What happens when a woman who has lost herself to the monotony of marriage and motherhood writes a steamy secret diary reminiscing about all the wild times she had with her bad-boy exes, in graphic detail, and then discovers that her vanilla husband has been reading it?
That’s the central premise that both 44 Chapters About 4 Men and Sex/Life revolve around, but they deliver that story in two very different, very fun ways. 44 Chapters About 4 Men is told as a comedic memoir, brimming with self-deprecating humor, ’90s nostalgia, and wild autobiographical sex scenes. Sex/Life, on the other hand, took that story and reimagined it as a TV drama, so it’s bigger, bolder, more intense, more scandalous, and hotter than anything you’ve ever seen on TV.
One will make you laugh so hard you wake up the entire house, and one will make you gasp so loud you wake up the entire house, but at the end of the day, they’re both focused on a woman’s refusal to accept less than everything she’s ever wanted.
How involved with the adaptation were you as the author?
The team at Netflix did a great job keeping me updated on their progress and sending me scripts to read along the way, but the only part I played during the development process was that of Unofficial Team Cheerleader. I nailed it, by the way.
Do you have a favorite episode or scene from the first season?
I love them all, truly, but I think I could watch the first episode a million times and never get enough. That episode has a ton of direct quotes from 44 Chapters About 4 Men, and watching the insanely talented, beautiful, magical Sarah Shahi speak my words and act out my struggles will forever be one of the highlights of my life.

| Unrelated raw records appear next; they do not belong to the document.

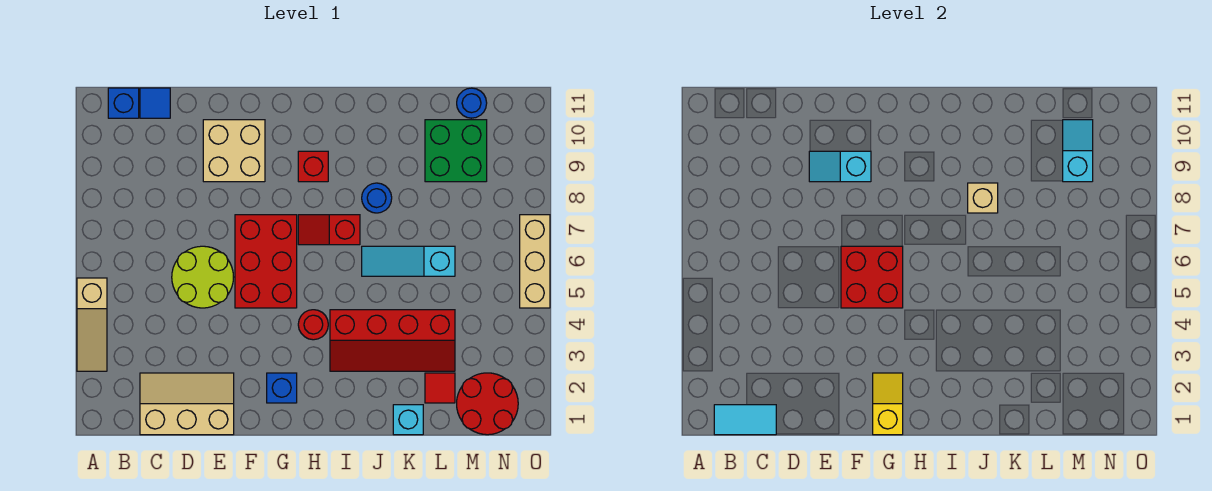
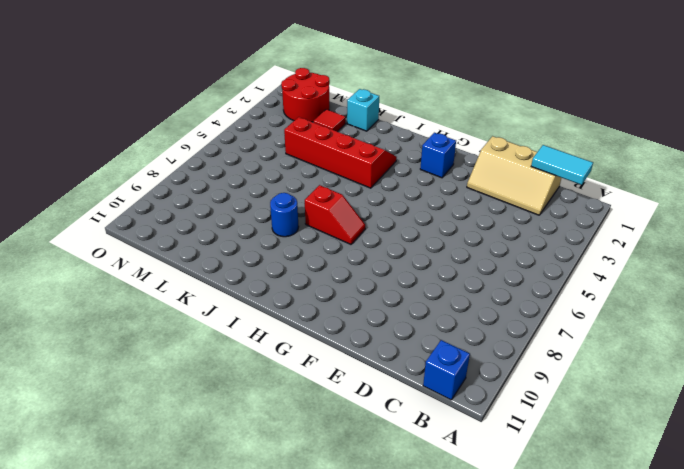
none -> tan slope A3:A5 level 1 top 5
none -> blue tile C11 level 1
none -> lime round brick D5:E6 level 1

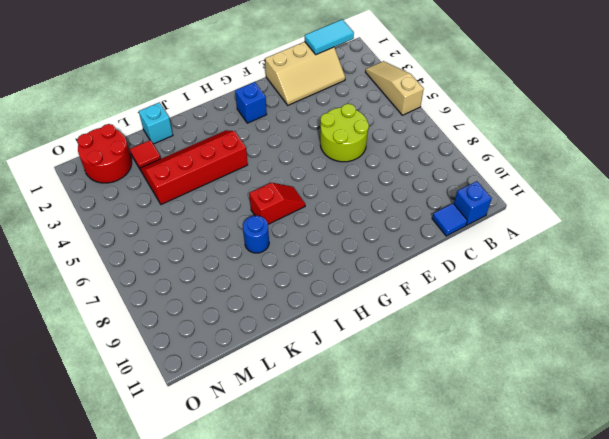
none -> tan brick E9:F10 level 1
none -> red brick F5:G7 level 1
none -> red round brick H4 level 1

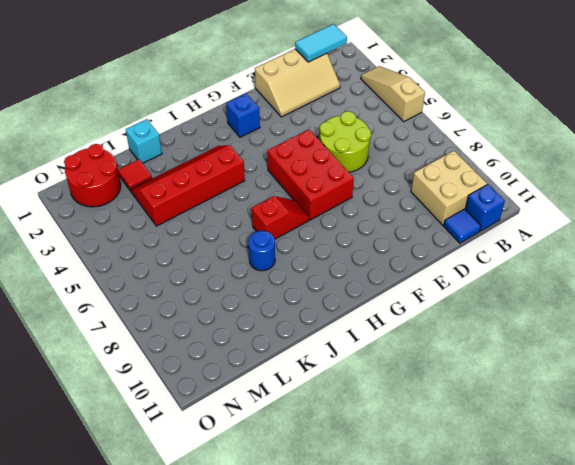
tan brick B9:C10 level 1 -> tan brick E9:F10 level 1
none -> red round brick H4 level 1
none -> red brick H9 level 1
none -> cyan slope J6:L6 level 1 top L

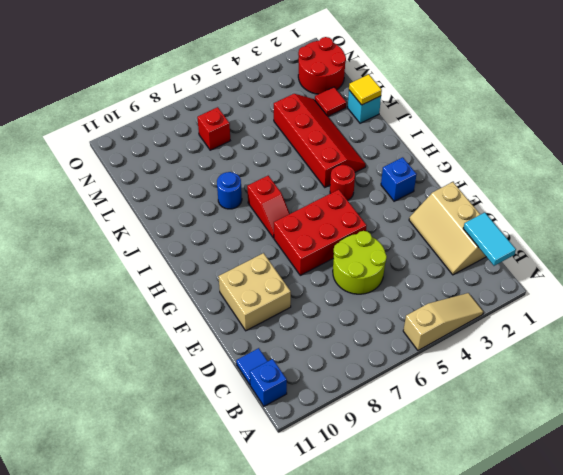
yellow tile K1 level 2 -> none
red brick M7 level 1 -> red brick H9 level 1
none -> cyan slope J6:L6 level 1 top L
none -> green brick L9:M10 level 1
none -> blue round brick M11 level 1

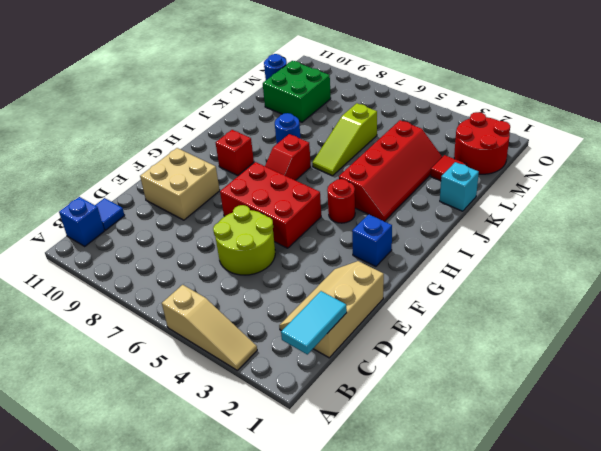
lime slope J6:L6 level 1 top L -> cyan slope J6:L6 level 1 top L
none -> tan brick O5:O7 level 1
none -> cyan slope E9:F9 level 2 top F
none -> red brick F5:G6 level 2

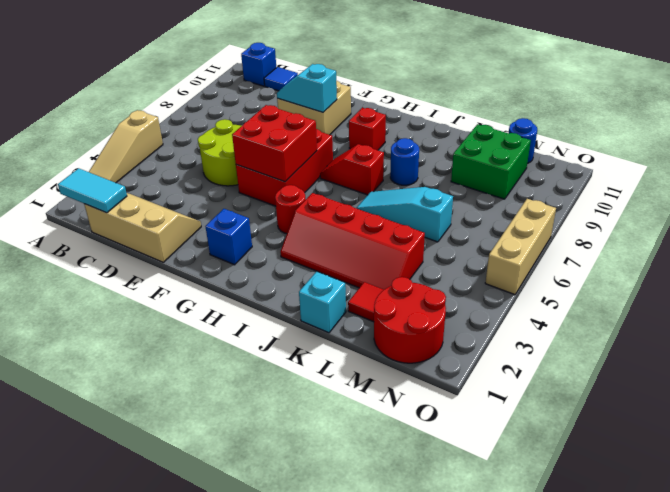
none -> yellow slope G1:G2 level 2 top 1
none -> tan brick J8 level 2
none -> cyan slope M9:M10 level 2 top 9

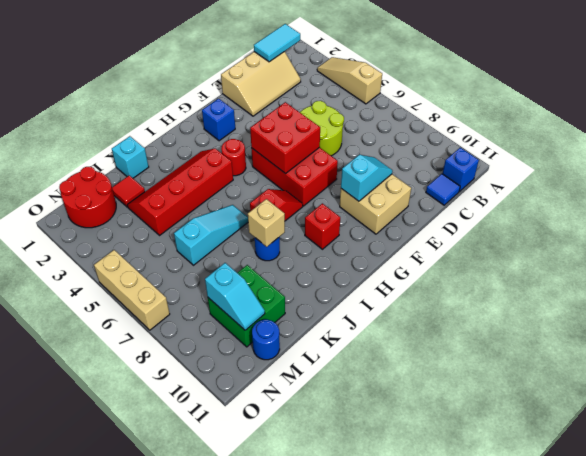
none -> yellow slope G1:G2 level 2 top 1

With all this self-exploration, what is your best advice for balancing your desires and identity as a woman, mother, and wife?
Just saying what you want out loud is a whole lot easier and more effective than writing a secret journal about your bad-boy exes and leaving it out in the hopes that your super vanilla husband will read it and glean some kind of sexual/emotional wisdom. Trust me.